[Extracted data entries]
*** Begin section ***

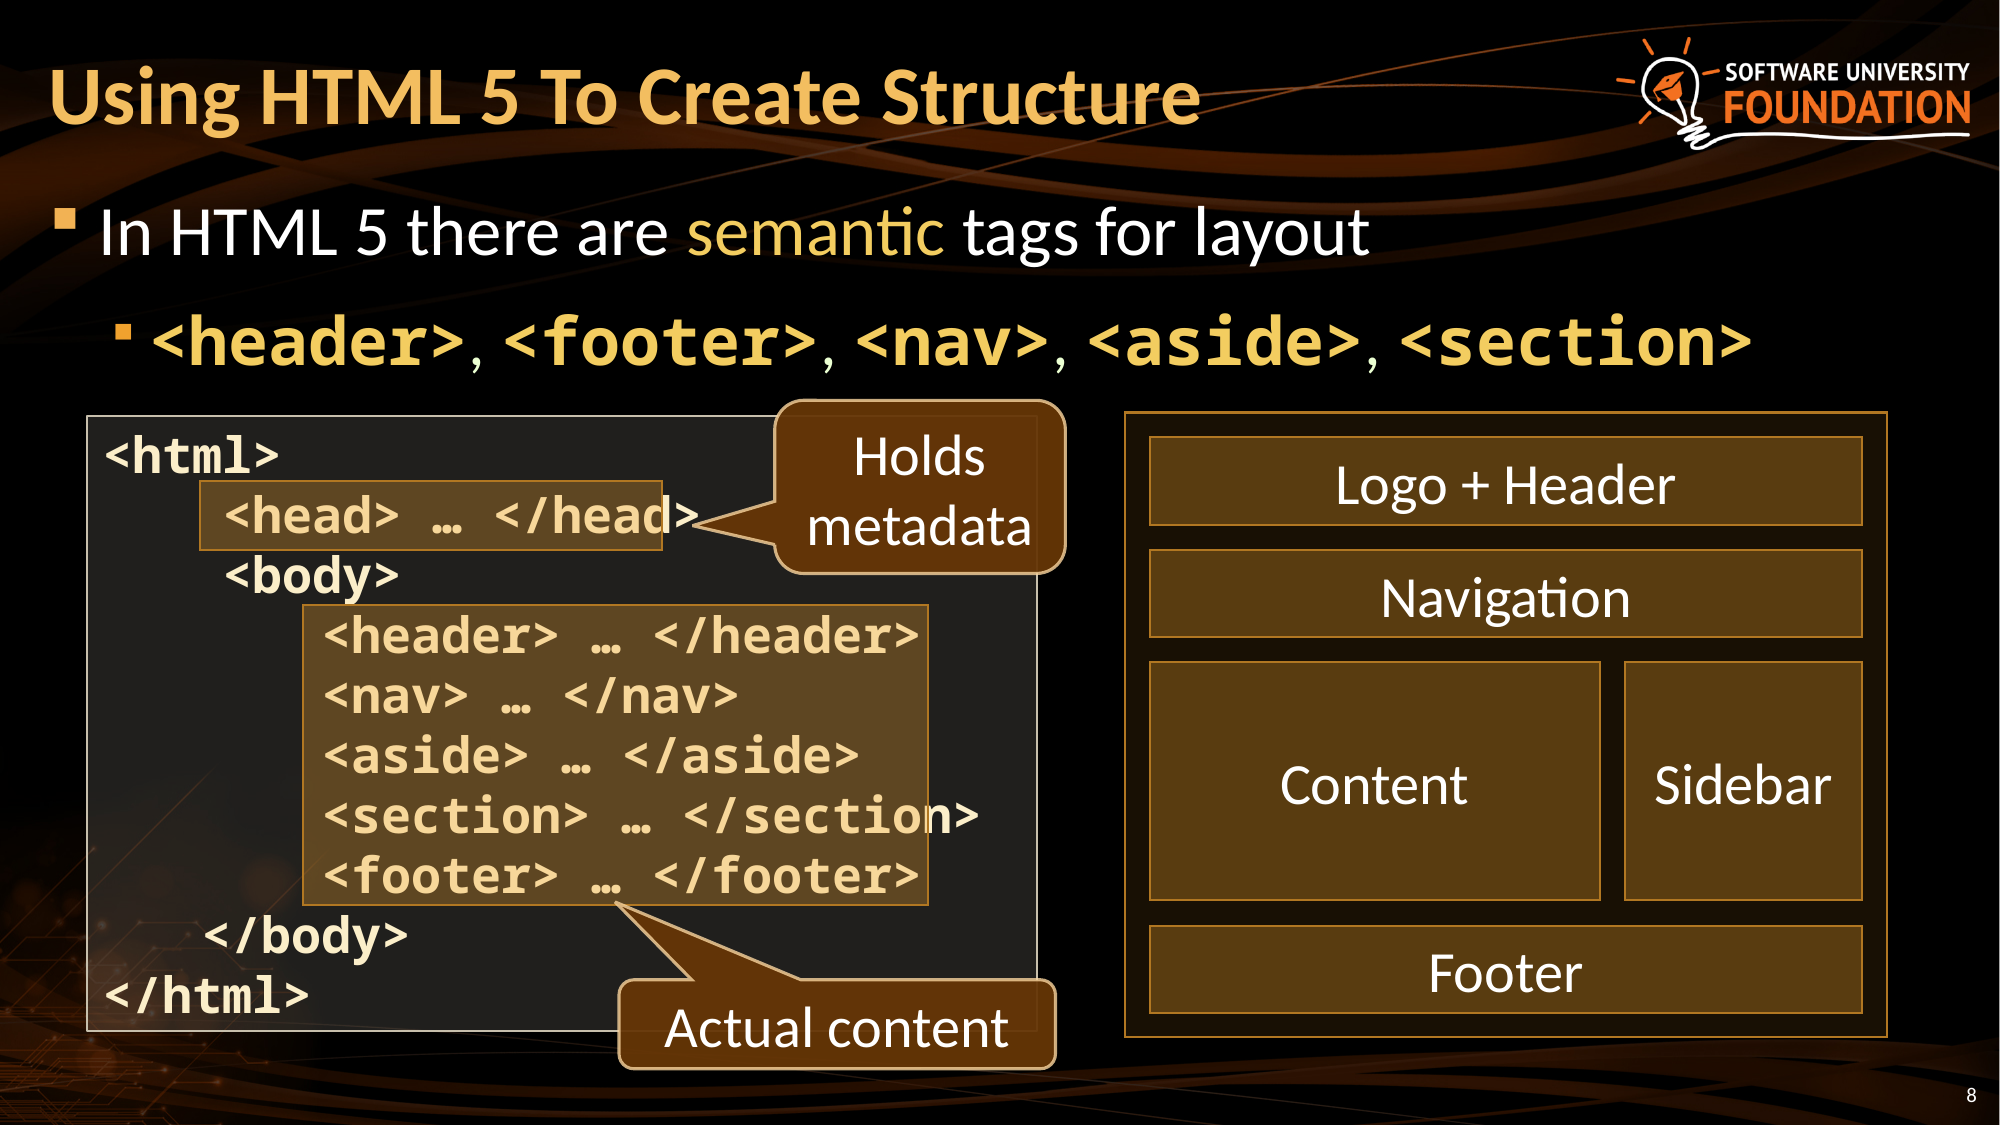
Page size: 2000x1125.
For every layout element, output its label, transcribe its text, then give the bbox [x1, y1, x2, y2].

text_box [199, 480, 663, 551]
list In HTML 5 there are semantic tags for layout <header>, <footer>, <nav>, <aside>, <section> [31, 174, 1968, 1089]
text_box <html> <head> … </head> <body> <header> … </header> <nav> … </nav> <aside> … </aside> <section> … </section> <footer> … </footer> </body> </html> [87, 416, 1038, 1032]
text_box Actual content [614, 900, 1057, 1070]
text_box [302, 604, 929, 906]
slide_number 8 [1882, 1074, 1983, 1113]
text_box Holds metadata [692, 399, 1067, 575]
picture [0, 0, 2000, 1125]
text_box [1124, 412, 1888, 1038]
title Using HTML 5 To Create Structure [30, 6, 1602, 189]
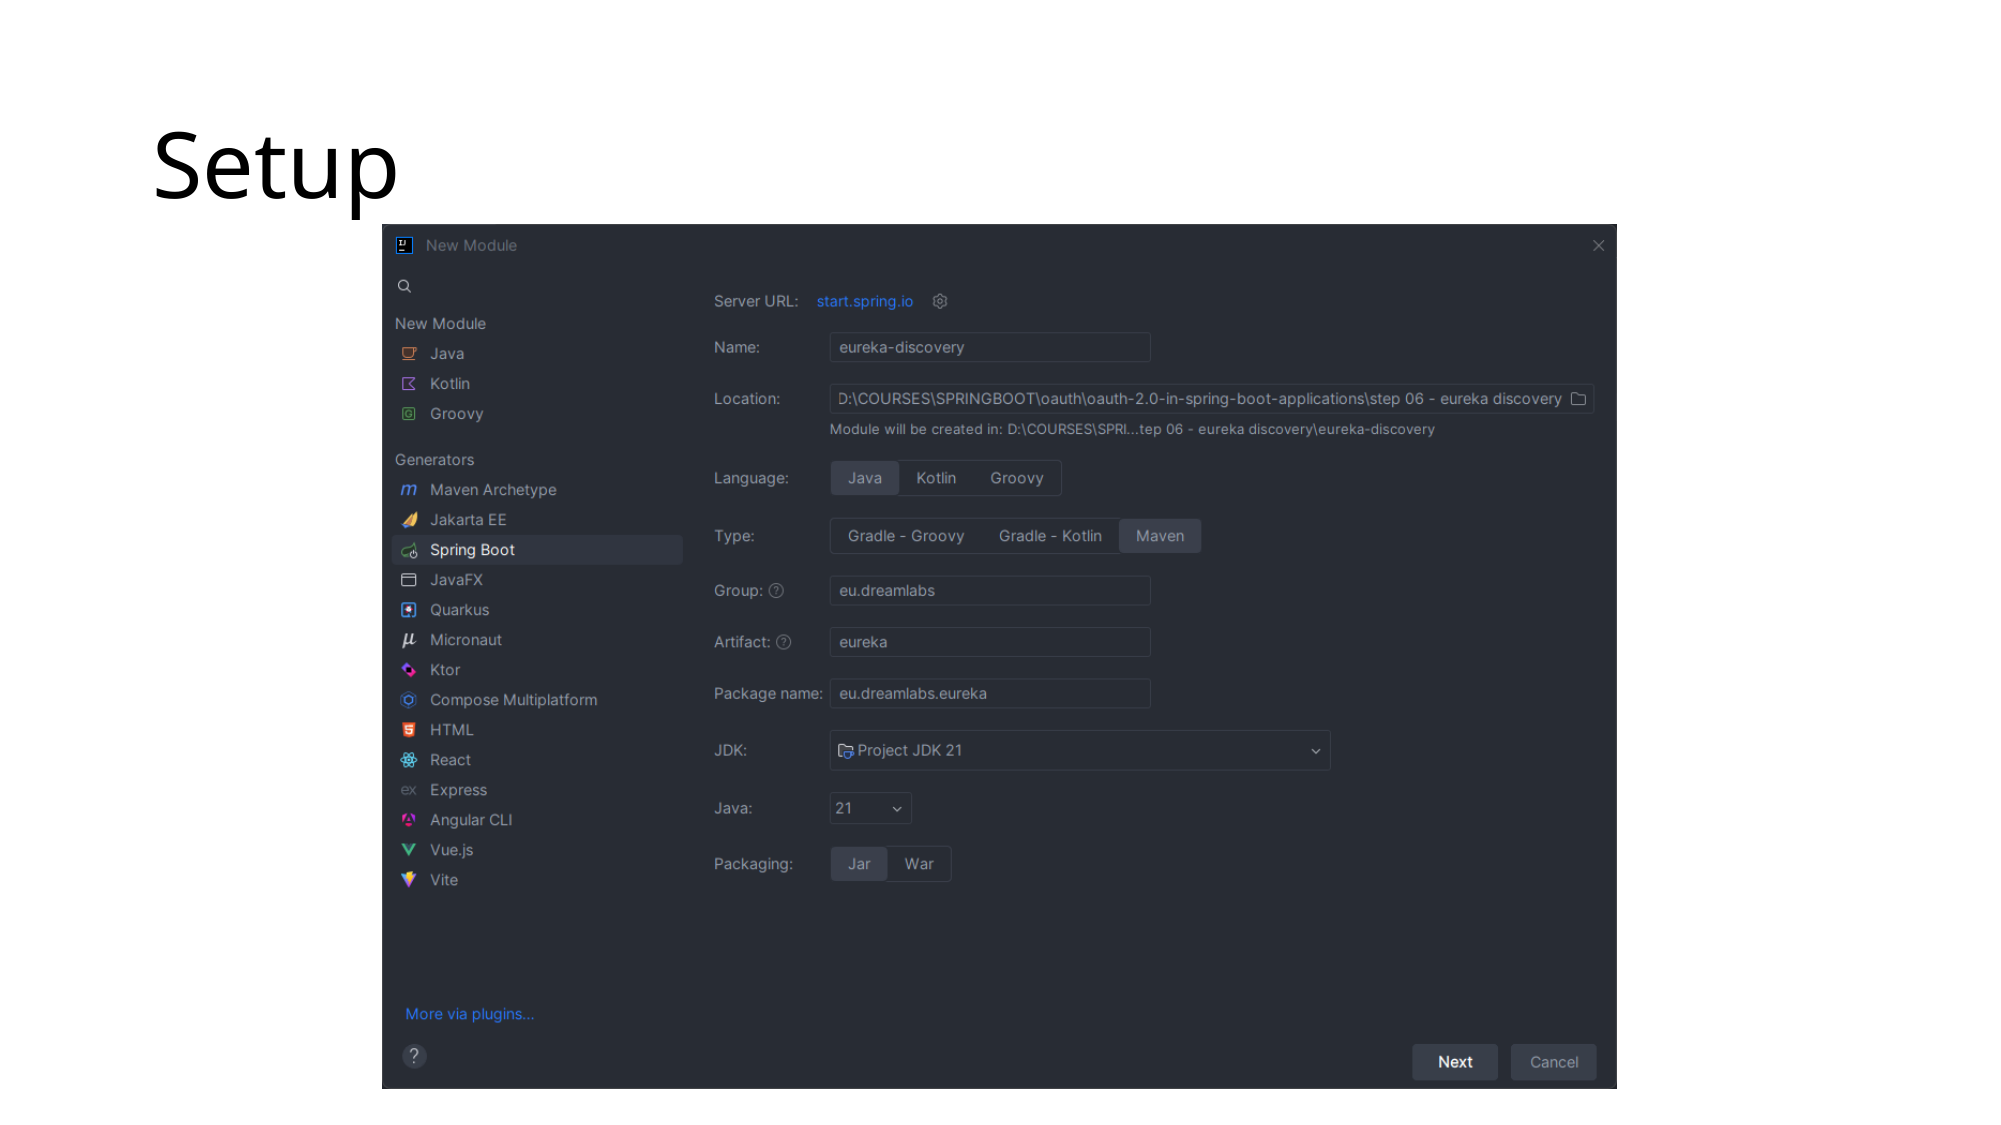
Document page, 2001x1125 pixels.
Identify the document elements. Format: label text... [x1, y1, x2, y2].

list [382, 224, 1617, 1089]
title Setup [137, 59, 1863, 278]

*** End section ***

Without including any picture, retype the entries exactly.

Page size: 2000x1125.
For every layout element, output its label, transcribe its text, then give the bbox [x1, y1, x2, y2].

text_box [199, 480, 663, 551]
list In HTML 5 there are semantic tags for layout <header>, <footer>, <nav>, <aside>, <section> [31, 174, 1968, 1089]
text_box <html> <head> … </head> <body> <header> … </header> <nav> … </nav> <aside> … </aside> <section> … </section> <footer> … </footer> </body> </html> [87, 416, 1038, 1032]
text_box Actual content [614, 900, 1057, 1070]
text_box [302, 604, 929, 906]
slide_number 8 [1882, 1074, 1983, 1113]
text_box Holds metadata [692, 399, 1067, 575]
picture [0, 0, 2000, 1125]
text_box [1124, 412, 1888, 1038]
title Using HTML 5 To Create Structure [30, 6, 1602, 189]
Document page, 2001x1125 pixels.
Identify the document elements. Format: label text... [x1, y1, x2, y2].

list [382, 224, 1617, 1089]
title Setup [137, 59, 1863, 278]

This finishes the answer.